(Extracted data entries)
/---

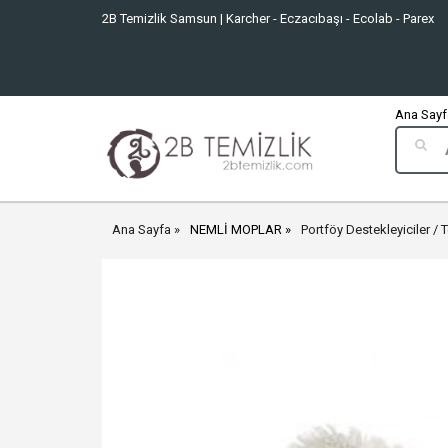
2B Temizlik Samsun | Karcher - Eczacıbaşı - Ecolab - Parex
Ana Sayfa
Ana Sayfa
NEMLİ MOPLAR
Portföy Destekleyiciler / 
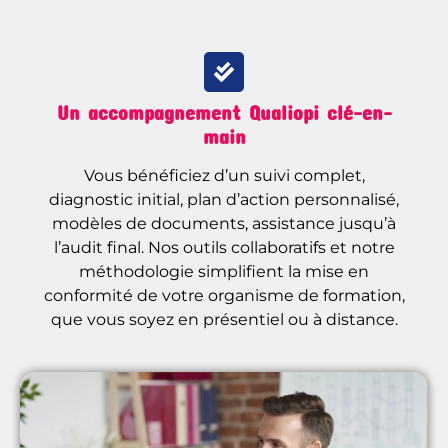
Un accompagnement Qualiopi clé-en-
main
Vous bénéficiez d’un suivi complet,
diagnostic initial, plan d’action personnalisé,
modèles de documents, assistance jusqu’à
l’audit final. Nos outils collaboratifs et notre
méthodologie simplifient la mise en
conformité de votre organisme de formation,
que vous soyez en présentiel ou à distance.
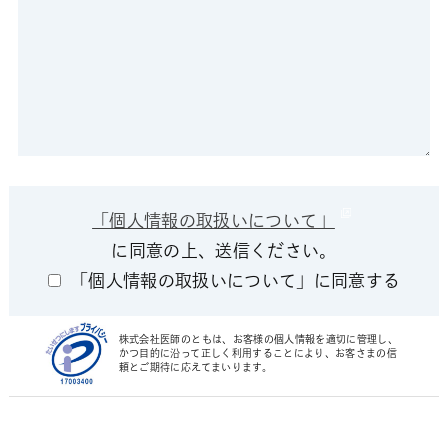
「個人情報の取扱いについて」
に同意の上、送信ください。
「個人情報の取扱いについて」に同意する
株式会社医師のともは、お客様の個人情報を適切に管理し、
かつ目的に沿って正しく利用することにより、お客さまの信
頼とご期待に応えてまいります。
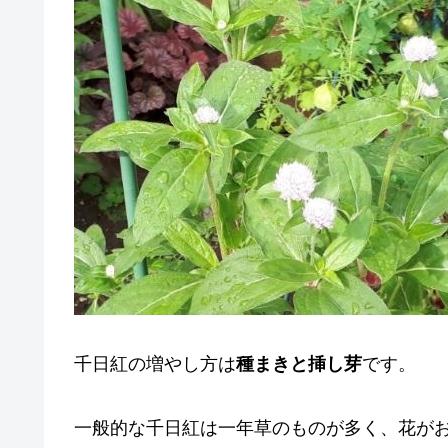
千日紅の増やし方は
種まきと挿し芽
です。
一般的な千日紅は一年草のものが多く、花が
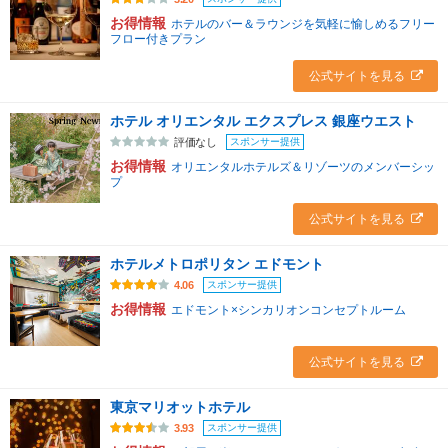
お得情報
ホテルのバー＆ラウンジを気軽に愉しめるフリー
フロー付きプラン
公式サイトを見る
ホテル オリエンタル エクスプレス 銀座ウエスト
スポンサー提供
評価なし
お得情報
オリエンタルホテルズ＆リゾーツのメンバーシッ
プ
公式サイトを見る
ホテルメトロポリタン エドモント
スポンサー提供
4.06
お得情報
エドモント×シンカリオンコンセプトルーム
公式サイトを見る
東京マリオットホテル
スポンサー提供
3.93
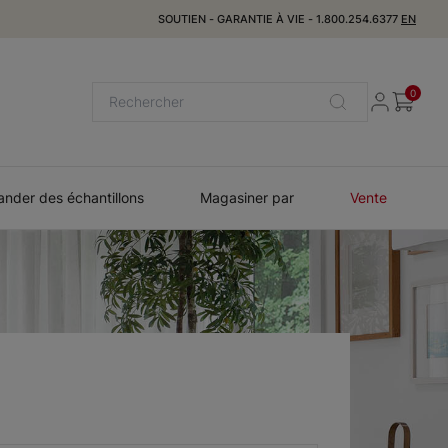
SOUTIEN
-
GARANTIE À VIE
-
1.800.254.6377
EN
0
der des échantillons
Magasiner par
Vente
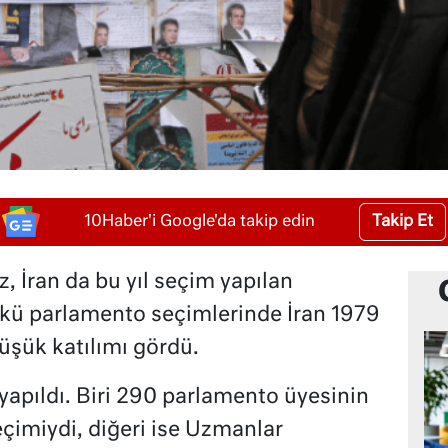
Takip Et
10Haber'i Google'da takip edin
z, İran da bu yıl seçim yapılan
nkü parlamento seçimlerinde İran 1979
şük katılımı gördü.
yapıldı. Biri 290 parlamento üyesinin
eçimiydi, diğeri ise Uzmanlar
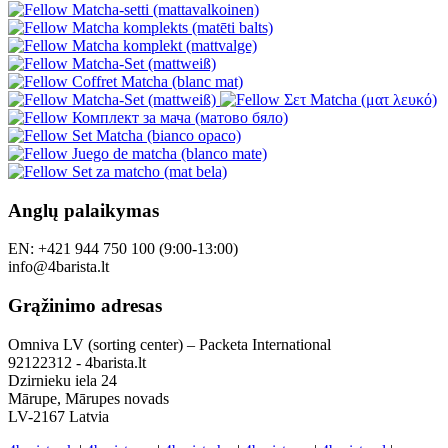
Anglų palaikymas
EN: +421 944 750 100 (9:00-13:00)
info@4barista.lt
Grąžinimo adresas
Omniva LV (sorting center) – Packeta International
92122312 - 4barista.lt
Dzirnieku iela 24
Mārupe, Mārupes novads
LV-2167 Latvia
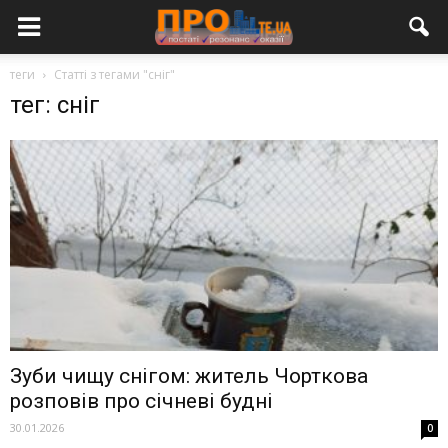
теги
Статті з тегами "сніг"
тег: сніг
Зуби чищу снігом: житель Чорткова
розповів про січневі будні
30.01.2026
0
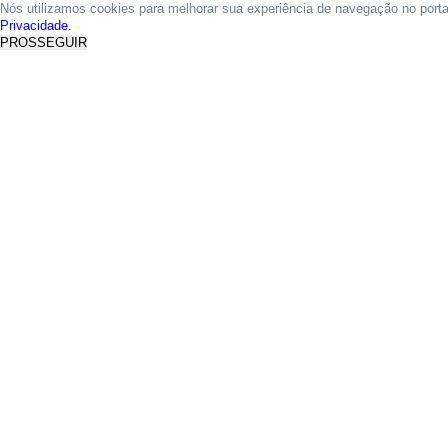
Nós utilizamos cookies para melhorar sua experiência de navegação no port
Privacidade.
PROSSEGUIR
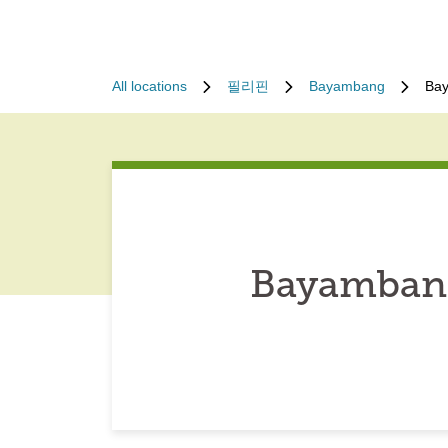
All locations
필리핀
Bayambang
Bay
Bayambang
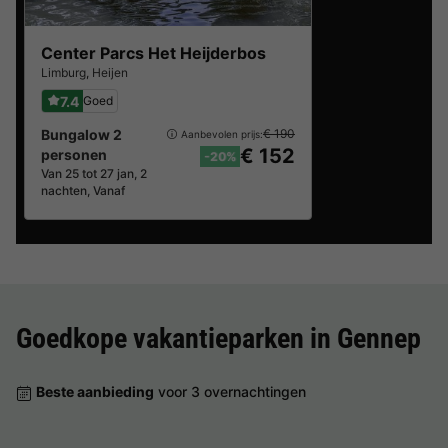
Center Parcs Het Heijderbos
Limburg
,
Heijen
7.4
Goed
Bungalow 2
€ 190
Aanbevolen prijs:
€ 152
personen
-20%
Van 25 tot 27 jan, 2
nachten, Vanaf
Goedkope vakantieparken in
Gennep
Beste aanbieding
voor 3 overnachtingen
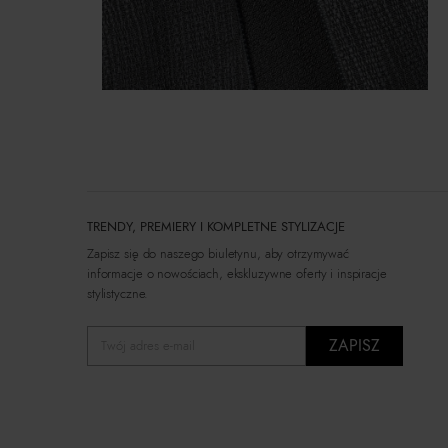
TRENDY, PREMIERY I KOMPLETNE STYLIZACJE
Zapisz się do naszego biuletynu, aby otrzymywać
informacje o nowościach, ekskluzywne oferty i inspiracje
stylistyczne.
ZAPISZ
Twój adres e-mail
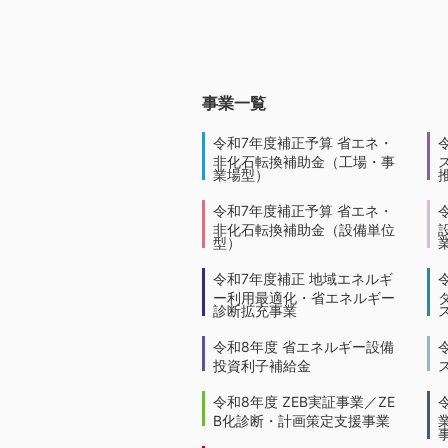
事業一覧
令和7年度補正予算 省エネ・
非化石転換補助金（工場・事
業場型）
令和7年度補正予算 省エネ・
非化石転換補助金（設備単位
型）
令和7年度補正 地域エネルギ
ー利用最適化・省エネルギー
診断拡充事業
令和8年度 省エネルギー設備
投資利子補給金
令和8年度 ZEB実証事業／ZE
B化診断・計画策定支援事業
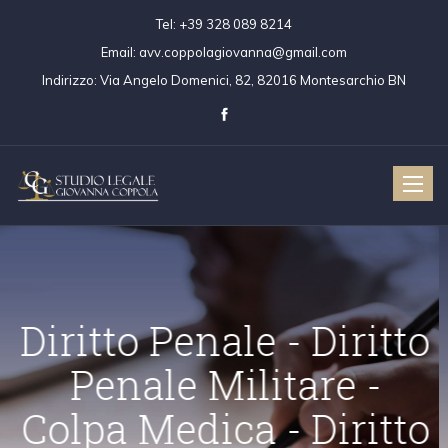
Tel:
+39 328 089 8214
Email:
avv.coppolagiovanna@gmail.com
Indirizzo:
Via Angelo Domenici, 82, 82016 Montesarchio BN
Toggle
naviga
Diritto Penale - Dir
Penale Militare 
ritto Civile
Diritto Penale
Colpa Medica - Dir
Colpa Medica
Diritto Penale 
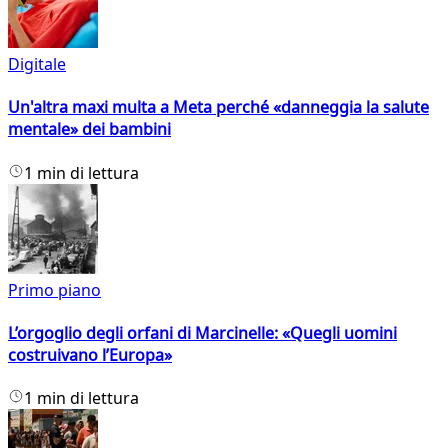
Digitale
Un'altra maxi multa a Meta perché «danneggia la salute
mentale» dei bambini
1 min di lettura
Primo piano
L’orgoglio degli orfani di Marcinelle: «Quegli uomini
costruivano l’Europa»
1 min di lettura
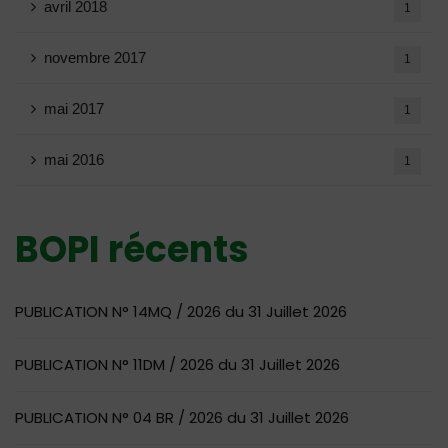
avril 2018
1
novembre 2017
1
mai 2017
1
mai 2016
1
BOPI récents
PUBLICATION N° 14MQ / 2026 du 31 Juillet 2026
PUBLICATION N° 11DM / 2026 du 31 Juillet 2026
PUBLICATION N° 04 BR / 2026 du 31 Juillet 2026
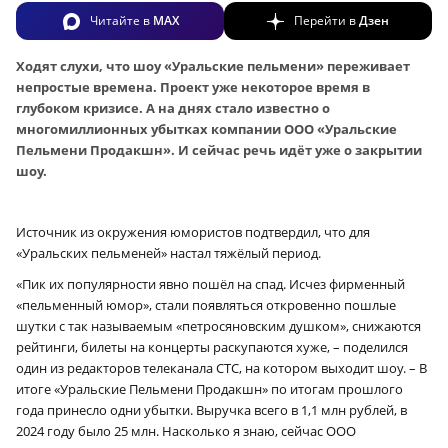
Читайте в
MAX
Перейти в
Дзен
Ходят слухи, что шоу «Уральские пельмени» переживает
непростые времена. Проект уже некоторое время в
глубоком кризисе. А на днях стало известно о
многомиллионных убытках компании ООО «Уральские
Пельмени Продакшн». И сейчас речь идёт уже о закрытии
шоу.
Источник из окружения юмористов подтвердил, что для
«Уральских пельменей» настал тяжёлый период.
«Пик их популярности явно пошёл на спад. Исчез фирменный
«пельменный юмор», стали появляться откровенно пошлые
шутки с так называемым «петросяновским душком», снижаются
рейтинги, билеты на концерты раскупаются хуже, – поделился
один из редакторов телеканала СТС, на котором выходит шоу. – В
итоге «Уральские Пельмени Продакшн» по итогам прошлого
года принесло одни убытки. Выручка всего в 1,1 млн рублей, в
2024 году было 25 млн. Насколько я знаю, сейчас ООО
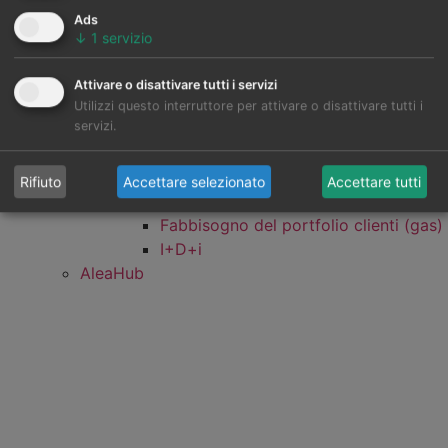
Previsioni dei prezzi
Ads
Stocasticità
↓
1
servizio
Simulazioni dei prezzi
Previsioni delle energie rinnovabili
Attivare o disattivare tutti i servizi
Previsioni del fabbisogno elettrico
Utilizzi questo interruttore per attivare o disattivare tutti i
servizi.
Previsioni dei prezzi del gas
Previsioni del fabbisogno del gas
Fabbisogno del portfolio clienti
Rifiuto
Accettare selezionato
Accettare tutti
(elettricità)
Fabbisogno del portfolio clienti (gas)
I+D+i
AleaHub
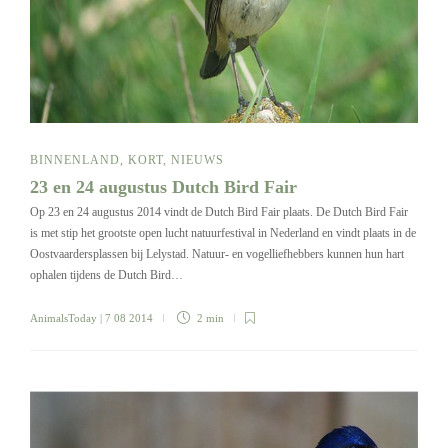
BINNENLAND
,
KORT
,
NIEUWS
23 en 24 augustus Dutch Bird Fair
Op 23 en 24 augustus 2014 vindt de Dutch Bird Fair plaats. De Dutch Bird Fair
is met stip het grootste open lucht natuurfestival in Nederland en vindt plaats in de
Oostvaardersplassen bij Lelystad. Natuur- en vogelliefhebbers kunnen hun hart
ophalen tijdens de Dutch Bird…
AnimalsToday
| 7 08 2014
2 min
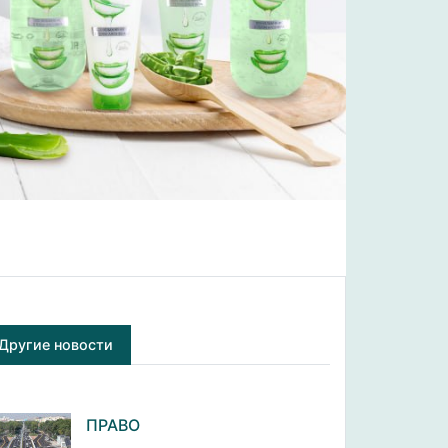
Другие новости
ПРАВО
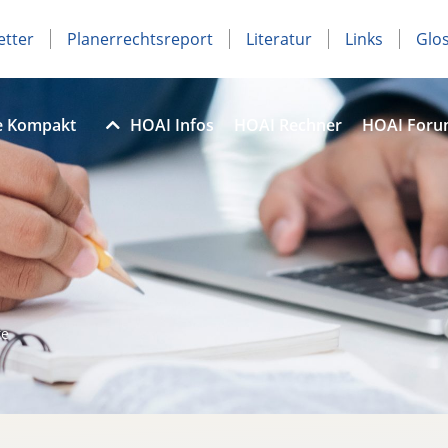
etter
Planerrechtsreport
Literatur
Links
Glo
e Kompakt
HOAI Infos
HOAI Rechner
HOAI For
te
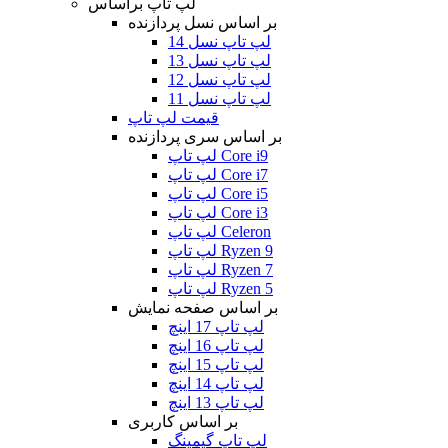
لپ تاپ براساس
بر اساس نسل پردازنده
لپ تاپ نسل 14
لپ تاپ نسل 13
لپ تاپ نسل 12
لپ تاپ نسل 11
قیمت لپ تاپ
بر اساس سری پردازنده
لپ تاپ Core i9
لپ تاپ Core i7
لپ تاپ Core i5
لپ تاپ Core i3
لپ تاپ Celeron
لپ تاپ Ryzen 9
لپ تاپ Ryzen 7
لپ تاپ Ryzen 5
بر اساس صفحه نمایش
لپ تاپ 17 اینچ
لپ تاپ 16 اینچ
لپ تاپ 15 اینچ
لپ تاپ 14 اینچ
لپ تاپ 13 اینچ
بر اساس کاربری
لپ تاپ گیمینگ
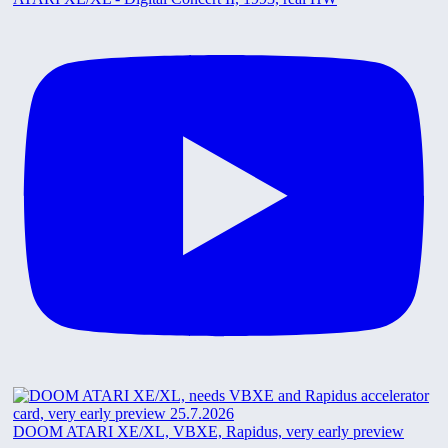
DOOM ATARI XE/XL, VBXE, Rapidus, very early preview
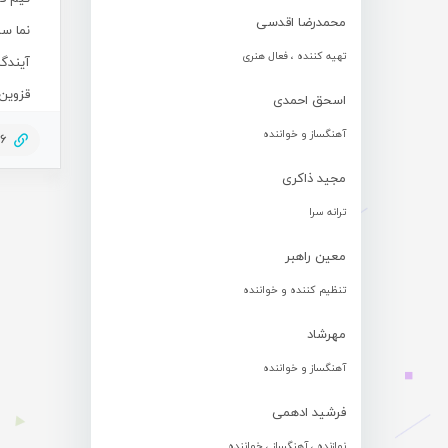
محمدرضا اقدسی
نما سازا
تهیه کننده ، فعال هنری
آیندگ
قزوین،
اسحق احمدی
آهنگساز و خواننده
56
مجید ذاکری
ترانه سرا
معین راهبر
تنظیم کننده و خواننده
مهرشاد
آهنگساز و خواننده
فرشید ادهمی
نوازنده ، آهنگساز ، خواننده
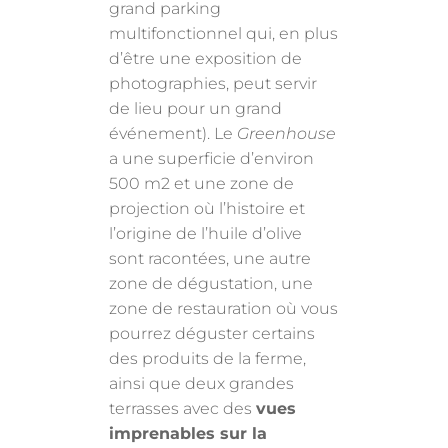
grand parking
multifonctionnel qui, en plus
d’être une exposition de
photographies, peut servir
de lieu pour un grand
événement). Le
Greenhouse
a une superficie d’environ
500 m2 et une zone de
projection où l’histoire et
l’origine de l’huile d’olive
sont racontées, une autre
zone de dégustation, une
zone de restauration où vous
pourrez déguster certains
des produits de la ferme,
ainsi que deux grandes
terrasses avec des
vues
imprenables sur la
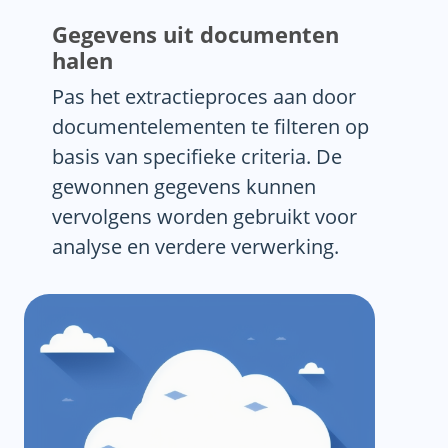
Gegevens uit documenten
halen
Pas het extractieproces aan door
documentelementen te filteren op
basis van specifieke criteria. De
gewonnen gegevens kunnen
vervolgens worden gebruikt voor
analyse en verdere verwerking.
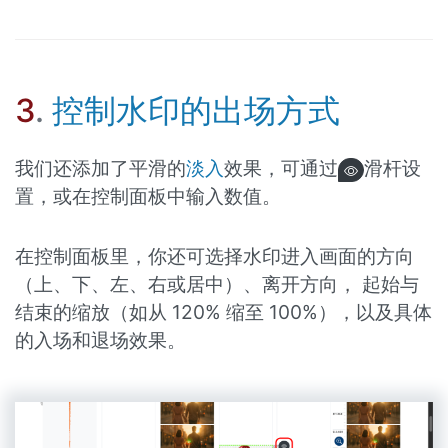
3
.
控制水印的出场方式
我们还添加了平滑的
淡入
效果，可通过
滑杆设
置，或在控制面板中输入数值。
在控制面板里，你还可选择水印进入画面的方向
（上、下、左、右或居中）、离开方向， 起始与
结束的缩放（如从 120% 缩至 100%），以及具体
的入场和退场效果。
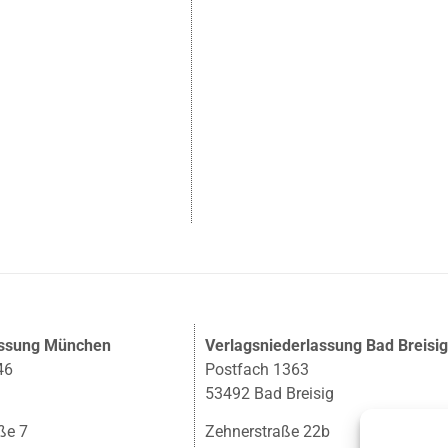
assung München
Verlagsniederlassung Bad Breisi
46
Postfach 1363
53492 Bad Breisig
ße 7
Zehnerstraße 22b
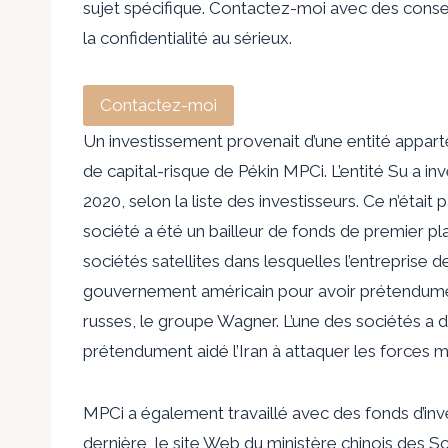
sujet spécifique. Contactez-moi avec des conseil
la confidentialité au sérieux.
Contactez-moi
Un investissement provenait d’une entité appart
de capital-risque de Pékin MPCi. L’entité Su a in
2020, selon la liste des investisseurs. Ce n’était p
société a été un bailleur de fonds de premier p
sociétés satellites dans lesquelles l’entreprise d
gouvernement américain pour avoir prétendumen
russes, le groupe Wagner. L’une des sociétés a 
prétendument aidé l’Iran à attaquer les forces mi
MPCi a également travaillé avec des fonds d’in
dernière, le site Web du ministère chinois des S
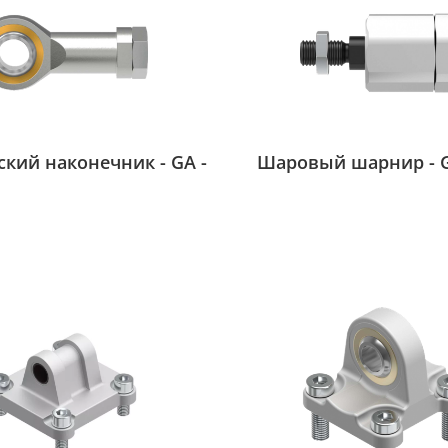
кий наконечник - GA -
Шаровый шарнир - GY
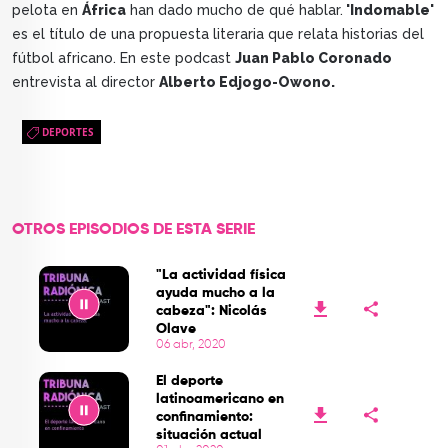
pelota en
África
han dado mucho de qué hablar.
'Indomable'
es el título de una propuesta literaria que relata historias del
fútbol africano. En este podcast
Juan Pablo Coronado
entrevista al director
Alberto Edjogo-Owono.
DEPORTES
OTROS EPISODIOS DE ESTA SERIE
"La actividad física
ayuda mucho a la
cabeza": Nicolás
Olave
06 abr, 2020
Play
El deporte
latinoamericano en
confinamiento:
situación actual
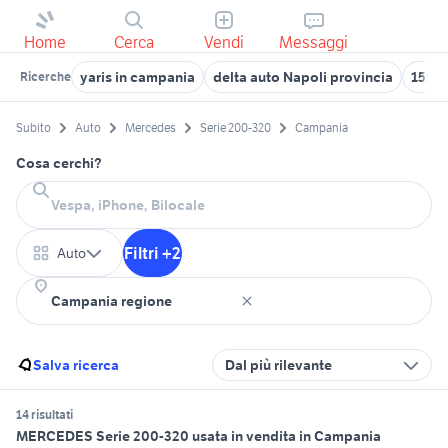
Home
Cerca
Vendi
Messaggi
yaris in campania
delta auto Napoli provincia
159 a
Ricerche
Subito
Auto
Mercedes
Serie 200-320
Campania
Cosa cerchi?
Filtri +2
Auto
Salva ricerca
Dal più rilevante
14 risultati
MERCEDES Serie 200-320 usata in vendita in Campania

\---

**About this task:** Your task is to return the lines above, from the first one up to and including the line containing "diagnostic initial, plan", minus any pictures.

**The completed task:**
2B Temizlik Samsun | Karcher - Eczacıbaşı - Ecolab - Parex
Ana Sayfa
Ana Sayfa
NEMLİ MOPLAR
Portföy Destekleyiciler / 
Un accompagnement Qualiopi clé-en-
main
Vous bénéficiez d’un suivi complet,
diagnostic initial, plan d’action personnalisé,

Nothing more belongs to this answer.